The collision between generative artificial intelligence and high-quality journalism has escalated from a technical debate into a restructuring of the media industry. Legacy publishers are asserting control over their proprietary data, setting boundaries for how tech companies use original reporting. See our Full Guide to understand how these dynamics alter digital publishing. In his address at the WAN-IFRA World News Media Congress, New York Times Publisher A.G. Sulzberger warned that AI companies are strip-mining news websites without permission. The rapid expansion of models from OpenAI, Anthropic, Google, and Meta threatens to dry up the economic foundations of original, first-hand reporting.

Why is The New York Times suing OpenAI and Microsoft?

The New York Times filed a copyright infringement lawsuit against OpenAI and Microsoft to prevent these technology companies from training artificial intelligence models on its copyrighted journalism without authorization or financial compensation.

The publisher argues that AI developers built their commercial products by copying millions of Times articles. By training models like GPT-4 on this data, tech companies create synthetic competitors that answer user queries using information gathered by Times journalists. This practice siphons off direct traffic and subscription revenue. Sulzberger described this practice as a brazen theft of intellectual property. Creative industries globally employ over 50 million people and generate $12 trillion in annual economic value. The Times seeks to establish a legal precedent that protects these creators. In 2026, the outcome of this litigation will likely dictate whether AI developers must purchase licenses for all copyrighted training inputs. This lawsuit rejects the concept of "fair use" for commercial AI training, forcing a major realignment in how tech companies source their training data. Furthermore, the lawsuit highlights the risk of "hallucinations," where AI models output false information and attribute it to The New York Times, damaging the publisher's brand reputation.

Tech companies are siphoning traffic through synthetic search summaries

Generative search engines reduce traffic to publisher websites by summarizing original reporting directly on search result pages, bypassing the need for users to click source links.

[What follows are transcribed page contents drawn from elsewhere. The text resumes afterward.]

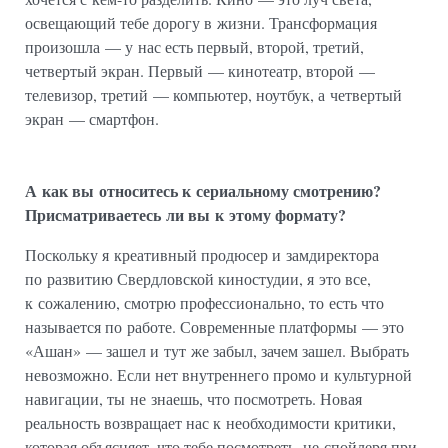
освещающий тебе дорогу в жизни. Трансформация
произошла — у нас есть первый, второй, третий,
четвертый экран. Первый — кинотеатр, второй —
телевизор, третий — компьютер, ноутбук, а четвертый
экран — смартфон.
А как вы относитесь к сериальному смотрению?
Присматриваетесь ли вы к этому формату?
Поскольку я креативный продюсер и замдиректора
по развитию Свердловской киностудии, я это все,
к сожалению, смотрю профессионально, то есть что
называется по работе. Современные платформы — это
«Ашан» — зашел и тут же забыл, зачем зашел. Выбрать
невозможно. Если нет внутреннего промо и культурной
навигации, ты не знаешь, что посмотреть. Новая
реальность возвращает нас к необходимости критики,
которая объясняет, что тебе посмотреть, не спойлеря при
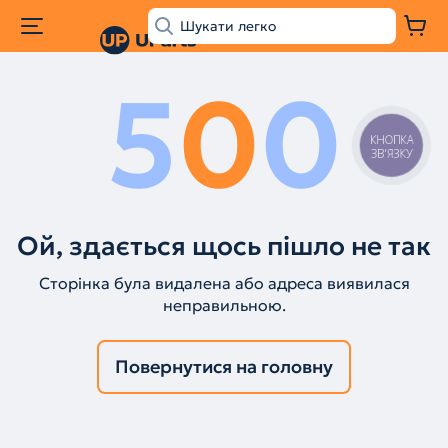
5
0
0
КНОПКА
ЗВ'ЯЗКУ
Ой, здається щось пішло не так
Сторінка була видалена або адреса виявилася
неправильною.
Повернутися на головну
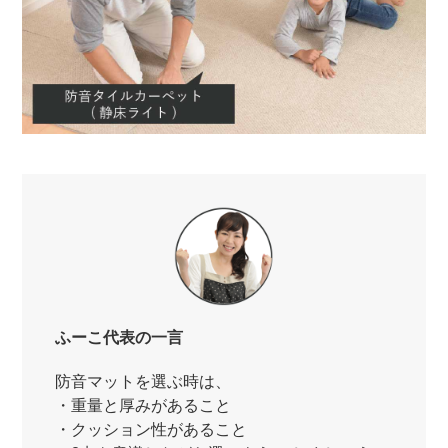
ふーこ代表の一言
防音マットを選ぶ時は、
・重量と厚みがあること
・クッション性があること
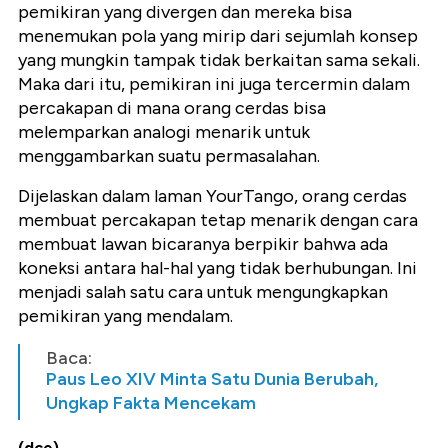
pemikiran yang divergen dan mereka bisa
menemukan pola yang mirip dari sejumlah konsep
yang mungkin tampak tidak berkaitan sama sekali.
Maka dari itu, pemikiran ini juga tercermin dalam
percakapan di mana orang cerdas bisa
melemparkan analogi menarik untuk
menggambarkan suatu permasalahan.
Dijelaskan dalam laman YourTango, orang cerdas
membuat percakapan tetap menarik dengan cara
membuat lawan bicaranya berpikir bahwa ada
koneksi antara hal-hal yang tidak berhubungan. Ini
menjadi salah satu cara untuk mengungkapkan
pemikiran yang mendalam.
Baca:
Paus Leo XIV Minta Satu Dunia Berubah,
Ungkap Fakta Mencekam
(dce)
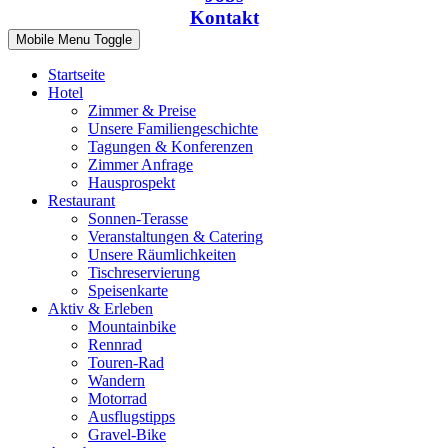
Kontakt
Mobile Menu Toggle
Startseite
Hotel
Zimmer & Preise
Unsere Familiengeschichte
Tagungen & Konferenzen
Zimmer Anfrage
Hausprospekt
Restaurant
Sonnen-Terasse
Veranstaltungen & Catering
Unsere Räumlichkeiten
Tischreservierung
Speisenkarte
Aktiv & Erleben
Mountainbike
Rennrad
Touren-Rad
Wandern
Motorrad
Ausflugstipps
Gravel-Bike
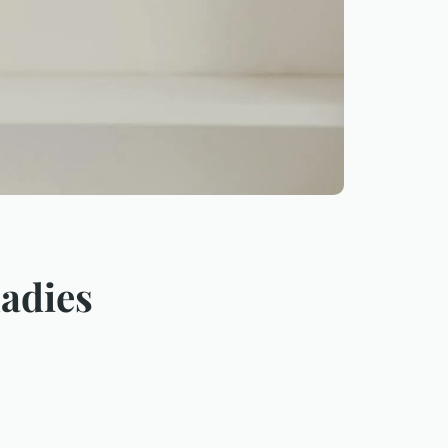
ladies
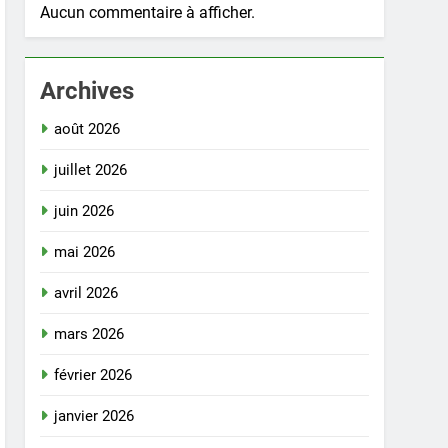
Aucun commentaire à afficher.
Archives
août 2026
juillet 2026
juin 2026
mai 2026
avril 2026
mars 2026
février 2026
janvier 2026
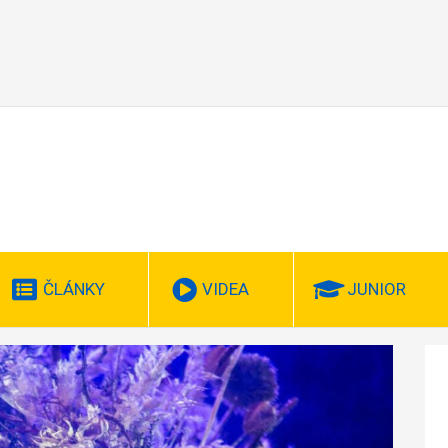
ČLÁNKY
VIDEA
JUNIOR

Search engines now use large language models to generate direct answers to complex queries. Instead of directing searchers to the journalists who uncovered the facts, these tools present the information as their own. This dynamic eliminates the traditional referral traffic that sustains digital ad-supported business models. A.G. Sulzberger warned that this siphoning of audiences threatens the future of original investigative journalism. Gathering news requires significant capital and physical risk. When search engines stop sending users to publisher websites, the financial foundation that funds original investigative reporting collapses. Creators cannot compete with synthetic systems that repackage stolen goods. To counter this, publishers are forming alliances to demand transparent revenue-sharing agreements and blocking web crawlers to protect their intellectual property. Industry data shows that zero-click searches, where users find answers directly on the search page, already account for over 50% of web searches, a figure expected to rise as search platforms deploy more advanced conversational agents.

How can content creators protect their intellectual property from AI training?

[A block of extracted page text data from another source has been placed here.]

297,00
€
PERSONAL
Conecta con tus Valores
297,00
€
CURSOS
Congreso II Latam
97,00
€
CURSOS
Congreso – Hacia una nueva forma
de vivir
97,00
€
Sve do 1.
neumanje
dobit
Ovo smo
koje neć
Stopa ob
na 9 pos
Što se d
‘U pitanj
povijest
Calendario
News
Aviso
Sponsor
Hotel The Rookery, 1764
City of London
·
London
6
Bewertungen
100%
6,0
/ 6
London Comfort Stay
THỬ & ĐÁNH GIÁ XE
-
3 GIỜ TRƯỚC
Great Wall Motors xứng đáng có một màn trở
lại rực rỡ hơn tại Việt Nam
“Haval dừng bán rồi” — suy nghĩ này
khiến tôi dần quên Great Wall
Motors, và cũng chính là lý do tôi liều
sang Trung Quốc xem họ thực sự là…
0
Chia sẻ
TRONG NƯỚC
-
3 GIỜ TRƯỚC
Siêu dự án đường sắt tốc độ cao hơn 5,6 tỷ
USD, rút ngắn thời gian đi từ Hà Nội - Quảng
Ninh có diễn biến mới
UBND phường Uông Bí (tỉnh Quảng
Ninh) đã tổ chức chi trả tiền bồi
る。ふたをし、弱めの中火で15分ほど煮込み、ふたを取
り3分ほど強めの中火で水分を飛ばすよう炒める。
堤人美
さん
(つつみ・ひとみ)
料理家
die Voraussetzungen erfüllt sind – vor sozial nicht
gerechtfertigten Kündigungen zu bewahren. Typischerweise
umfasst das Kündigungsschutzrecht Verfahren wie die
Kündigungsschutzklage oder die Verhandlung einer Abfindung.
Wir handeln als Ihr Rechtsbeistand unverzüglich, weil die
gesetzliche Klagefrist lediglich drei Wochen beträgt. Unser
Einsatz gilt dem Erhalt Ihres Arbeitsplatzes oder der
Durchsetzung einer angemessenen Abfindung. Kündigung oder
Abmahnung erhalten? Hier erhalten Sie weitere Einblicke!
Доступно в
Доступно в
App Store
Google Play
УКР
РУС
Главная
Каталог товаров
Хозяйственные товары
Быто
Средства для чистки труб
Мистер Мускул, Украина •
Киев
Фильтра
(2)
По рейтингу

Content creators protect their intellectual property by updating their website robots.txt files to block AI web crawlers, pursuing licensing agreements, and joining legal coalitions to enforce copyright laws.

Blocking crawlers like GPTBot or Google-Extended stops AI companies from scraping current content. However, this does not address the historical archives already ingested during initial model training. Publishers are therefore negotiating direct licensing deals. Companies like Axel Springer and the Associated Press have signed multi-million-dollar agreements to license their archives to OpenAI. These deals establish a dual-revenue stream where publishers license historical content for training while allowing limited real-time retrieval. Smaller creators must document their copyrighted materials and monitor LLM outputs for direct plagiarism. Joining industry trade groups helps independent publishers gain leverage in collective licensing negotiations with tech conglomerates, ensuring they do not get left behind as AI consumption scales up in 2026. B2B content creators should also update their Terms of Service to explicitly forbid scraping for AI training, providing a clear legal basis for future cease-and-desist actions.

Key Takeaways

  • The New York Times's lawsuit rejects "fair use" defences for AI training, aiming to establish licensing as the mandatory legal standard.
  • Generative search summaries threaten the publisher business model by siphoning search traffic through zero-click answers.
  • Content creators must actively deploy technical blocks like robots.txt and update terms of service to safeguard intellectual property.